• **Provided text**:
Congressional Enforcement Powers


  1. Commerce clause: thin judicial enforcement, any commerce w/ necessary & proper connection to nat. economy. As long as what’s regulated is commercial, likely to fall w/in commerce class. Exceptions: Civil Rts Act of 1964 anti-discrim provisions upheld, Anti-Gun Act unconst (Lopez), and Violence Against Women Act also unconstitutional (Morrison).

  2. Reconstruction Amendments: 13th, 14th, 15th A: robust judicial enforcement and use of fed power to enforce civil rts. Judiciary creates Equal Protection analysis of suspect class, unusual burden on class, and express vs. invidious discrim (unconstitutional weighting of vote, voting rts cases). Congress c/n override this under Marbury, so question arises what legit scope of Congressional powers (remedial theory vs. substantive theory)

    1. Voting Rts Act of 1965: Katzenbach, Morgan, Rome

    2. Voting Rts Act of 1970: Oregon v. Mitchell

    3. RFRA of 1993: unconst. in Boerne

    4. Violence vs. Women Act of 1964: unconst. in Morrison
  • State Action (pp. 917-926)

    1. Background: during Radical Reconstruction period Congress took on responsibilities that had previously been left to the states. States w/n enforcing laws to protect blacks from reenslavement. Led to drafting of 14th A which applied national law ONLY to the states not to private parties.

      1. Statutes enacted to give the Reconstruction Amendments force: often extended enforcement beyond state action (see below). The statutes derive their authority from the 14th A, which is limited to state action, to the extent that they go beyond this they are arguably ultra vires. These statutes become dead letter when the North withdraws from the South, but are later revived during the Civil Rights Movement, leads to passage of the Voting Rights Act of 1965.

• **Provided data**:
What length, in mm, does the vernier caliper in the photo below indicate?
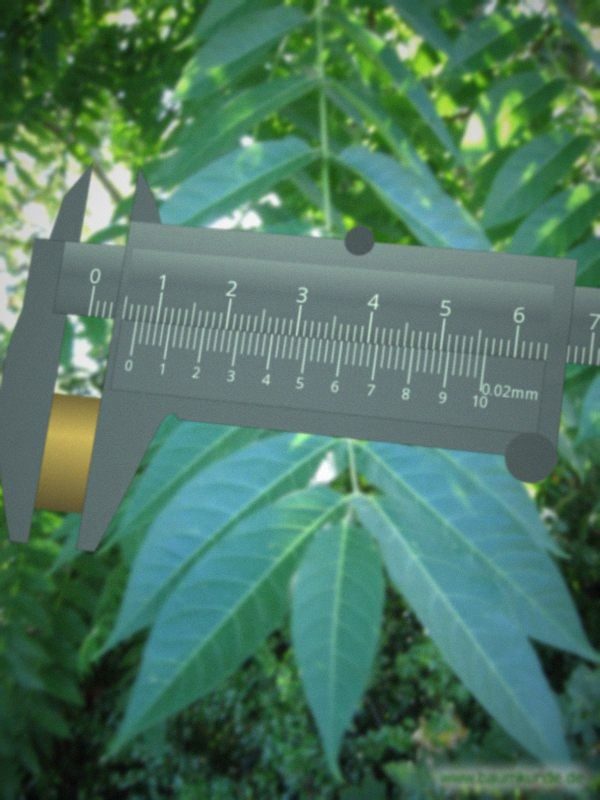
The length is 7.0 mm
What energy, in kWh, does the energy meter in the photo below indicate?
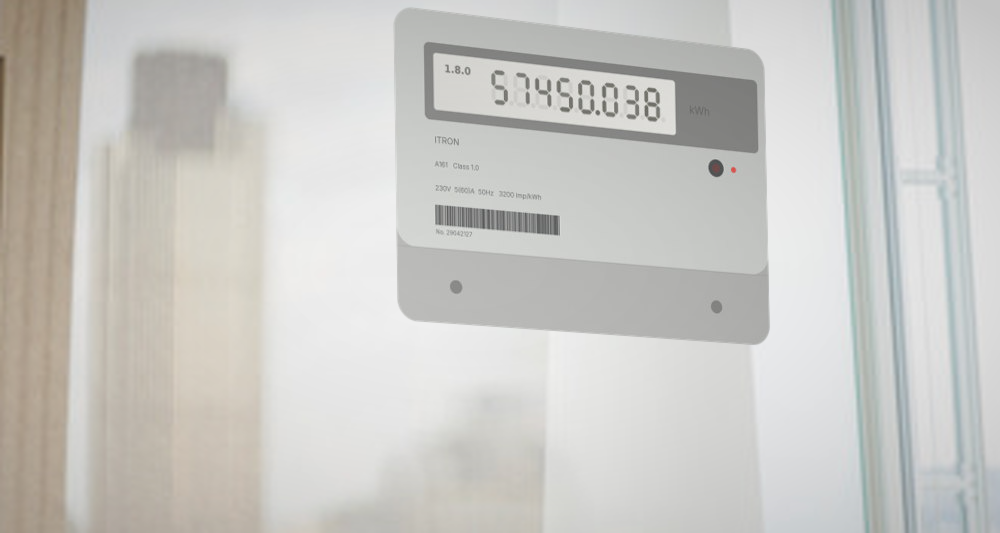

• **What you are asked to do**: Extend the outline on congressional enforcement powers, starting right after its last sentence and keeping its abbreviated note style.

• **Output for this exercise**:
      2. 4 approaches around state action req: (1) State action interpreted broadly (Harlan), (2) may be possible of §5 of 14th A to extend anti-discrim imperative further than judiciary can (Brennan in Guest), (3) 13th A has no state action req, so if can ground legislation in §2 of 13th A can apply legislation w/out state action req (Runyon), and (4) no state action req w/ interstate movement, etc.

    2. Civil Rights Cases, 1883: the court struck down the Civil Rights Act of 1875 as it was ultra vires as applied to private citizens. Read w/ Plessy, Lochner, etc b/c tears heart out of fed enforcement and Reconstruction Amendments. Open accommodations provision: anyone who goes to hotel/restaurant c/n denied service b/c of their race, but no state action here. Later becomes Civil Rts Act of 1964.

      1. Bradley: Introduced distinction b/w public and private enforcement. Wants to draw the line, d/n believe slavery necessarily leads to discrim, afraid that to go that far would open up personal interactions to scrutiny. Outside scope of 14th a b/c of state action req. Reserves the ques of whether this law would be const under Commerce Clause since Congress is authorized to reg business. W/n allow under 13th A what is unconst under 14th A (overruled by Runyon, Jones).